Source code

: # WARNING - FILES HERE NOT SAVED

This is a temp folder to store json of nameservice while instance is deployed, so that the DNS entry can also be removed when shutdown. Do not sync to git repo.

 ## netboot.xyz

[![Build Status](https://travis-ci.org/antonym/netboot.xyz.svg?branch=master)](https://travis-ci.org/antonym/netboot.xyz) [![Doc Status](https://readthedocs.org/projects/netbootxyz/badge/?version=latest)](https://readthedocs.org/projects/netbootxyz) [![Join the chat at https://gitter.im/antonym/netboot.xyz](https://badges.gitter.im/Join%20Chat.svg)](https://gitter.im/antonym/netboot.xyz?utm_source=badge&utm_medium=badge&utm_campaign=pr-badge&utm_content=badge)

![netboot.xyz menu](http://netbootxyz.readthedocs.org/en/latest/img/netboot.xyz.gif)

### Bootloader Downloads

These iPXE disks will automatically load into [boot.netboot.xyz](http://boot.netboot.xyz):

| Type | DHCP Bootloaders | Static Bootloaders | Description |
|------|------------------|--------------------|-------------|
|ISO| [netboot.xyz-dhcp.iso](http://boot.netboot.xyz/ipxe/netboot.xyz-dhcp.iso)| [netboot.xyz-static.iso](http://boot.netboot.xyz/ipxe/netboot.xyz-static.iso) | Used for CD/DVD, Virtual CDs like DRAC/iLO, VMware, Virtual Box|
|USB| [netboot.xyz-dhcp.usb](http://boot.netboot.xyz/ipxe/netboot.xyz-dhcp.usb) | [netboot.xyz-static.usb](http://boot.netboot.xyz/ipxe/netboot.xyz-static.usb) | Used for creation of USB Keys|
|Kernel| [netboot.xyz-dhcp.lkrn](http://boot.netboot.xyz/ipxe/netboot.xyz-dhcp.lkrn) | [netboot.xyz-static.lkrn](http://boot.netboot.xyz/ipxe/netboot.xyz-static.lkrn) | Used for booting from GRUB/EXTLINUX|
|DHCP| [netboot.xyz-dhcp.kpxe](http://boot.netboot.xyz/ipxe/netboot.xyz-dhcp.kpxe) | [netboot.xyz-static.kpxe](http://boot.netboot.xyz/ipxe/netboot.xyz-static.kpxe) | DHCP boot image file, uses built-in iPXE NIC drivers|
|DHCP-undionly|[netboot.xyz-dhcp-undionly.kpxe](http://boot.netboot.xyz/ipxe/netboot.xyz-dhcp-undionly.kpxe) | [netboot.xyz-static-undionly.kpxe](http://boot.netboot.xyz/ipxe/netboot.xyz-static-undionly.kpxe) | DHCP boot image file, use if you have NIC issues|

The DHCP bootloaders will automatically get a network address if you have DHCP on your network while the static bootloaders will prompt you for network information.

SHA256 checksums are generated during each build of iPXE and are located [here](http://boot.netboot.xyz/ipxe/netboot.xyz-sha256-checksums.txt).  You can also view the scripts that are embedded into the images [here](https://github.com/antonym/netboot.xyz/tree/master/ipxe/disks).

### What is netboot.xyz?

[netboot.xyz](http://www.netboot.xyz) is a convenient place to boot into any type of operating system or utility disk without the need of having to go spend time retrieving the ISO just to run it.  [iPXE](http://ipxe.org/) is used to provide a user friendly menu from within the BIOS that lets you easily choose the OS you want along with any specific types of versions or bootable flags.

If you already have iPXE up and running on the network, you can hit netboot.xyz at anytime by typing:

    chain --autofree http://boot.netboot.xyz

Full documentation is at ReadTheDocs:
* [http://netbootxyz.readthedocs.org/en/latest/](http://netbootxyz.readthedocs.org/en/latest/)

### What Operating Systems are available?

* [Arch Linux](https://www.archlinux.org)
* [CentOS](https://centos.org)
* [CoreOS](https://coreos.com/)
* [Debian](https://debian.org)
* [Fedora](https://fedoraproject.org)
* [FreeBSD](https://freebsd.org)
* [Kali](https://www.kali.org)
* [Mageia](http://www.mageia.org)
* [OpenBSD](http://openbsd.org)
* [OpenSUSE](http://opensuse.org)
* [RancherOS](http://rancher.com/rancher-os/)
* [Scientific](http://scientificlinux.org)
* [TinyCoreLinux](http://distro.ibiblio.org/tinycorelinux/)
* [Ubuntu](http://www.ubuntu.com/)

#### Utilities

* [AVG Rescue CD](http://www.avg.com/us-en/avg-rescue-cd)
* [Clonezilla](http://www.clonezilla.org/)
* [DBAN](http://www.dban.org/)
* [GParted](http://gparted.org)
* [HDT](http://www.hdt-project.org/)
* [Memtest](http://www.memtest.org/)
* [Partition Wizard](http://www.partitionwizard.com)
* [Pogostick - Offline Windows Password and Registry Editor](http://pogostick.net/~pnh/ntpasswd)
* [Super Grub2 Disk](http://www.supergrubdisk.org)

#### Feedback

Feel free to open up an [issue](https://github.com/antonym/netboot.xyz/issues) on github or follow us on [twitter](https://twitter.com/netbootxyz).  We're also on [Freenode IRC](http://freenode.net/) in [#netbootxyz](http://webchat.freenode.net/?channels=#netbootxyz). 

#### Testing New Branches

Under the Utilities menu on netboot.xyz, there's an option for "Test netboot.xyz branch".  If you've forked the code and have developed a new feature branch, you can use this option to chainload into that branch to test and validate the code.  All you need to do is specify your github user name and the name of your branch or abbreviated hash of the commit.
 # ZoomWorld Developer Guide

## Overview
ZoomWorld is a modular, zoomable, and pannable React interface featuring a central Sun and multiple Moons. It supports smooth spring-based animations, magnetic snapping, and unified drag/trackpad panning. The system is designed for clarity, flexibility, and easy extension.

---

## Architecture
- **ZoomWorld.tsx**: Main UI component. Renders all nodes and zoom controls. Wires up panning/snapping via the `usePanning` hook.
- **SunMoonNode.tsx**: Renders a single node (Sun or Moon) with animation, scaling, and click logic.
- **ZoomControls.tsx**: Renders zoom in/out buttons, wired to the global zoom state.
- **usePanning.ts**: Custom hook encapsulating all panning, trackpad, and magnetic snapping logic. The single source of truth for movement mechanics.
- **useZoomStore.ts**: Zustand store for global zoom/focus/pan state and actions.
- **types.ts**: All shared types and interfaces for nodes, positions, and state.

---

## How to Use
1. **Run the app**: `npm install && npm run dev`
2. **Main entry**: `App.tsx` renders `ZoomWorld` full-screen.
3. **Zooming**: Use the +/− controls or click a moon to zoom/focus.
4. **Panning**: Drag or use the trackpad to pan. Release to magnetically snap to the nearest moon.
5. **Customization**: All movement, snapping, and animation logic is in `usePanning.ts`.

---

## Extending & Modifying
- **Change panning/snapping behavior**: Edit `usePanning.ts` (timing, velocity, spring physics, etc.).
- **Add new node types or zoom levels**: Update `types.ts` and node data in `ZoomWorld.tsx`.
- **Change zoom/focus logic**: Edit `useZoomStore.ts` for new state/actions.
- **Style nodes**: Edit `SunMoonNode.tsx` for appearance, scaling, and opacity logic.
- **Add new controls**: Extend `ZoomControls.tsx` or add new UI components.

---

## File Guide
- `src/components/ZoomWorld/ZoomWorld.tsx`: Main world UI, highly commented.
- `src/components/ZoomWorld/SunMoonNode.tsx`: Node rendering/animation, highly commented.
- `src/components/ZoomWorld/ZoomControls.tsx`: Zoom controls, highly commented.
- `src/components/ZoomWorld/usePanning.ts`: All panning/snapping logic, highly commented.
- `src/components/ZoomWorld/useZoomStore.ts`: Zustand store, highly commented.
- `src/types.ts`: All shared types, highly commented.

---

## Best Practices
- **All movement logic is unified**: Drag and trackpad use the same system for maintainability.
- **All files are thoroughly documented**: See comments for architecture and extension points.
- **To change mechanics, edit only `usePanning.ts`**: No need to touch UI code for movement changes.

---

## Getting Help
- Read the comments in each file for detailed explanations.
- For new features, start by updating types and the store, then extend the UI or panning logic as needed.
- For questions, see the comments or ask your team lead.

> **Exercise aim**: Across the listing above, find each line that holds the word "also". Give only how many there are.

> **Written solution**: 3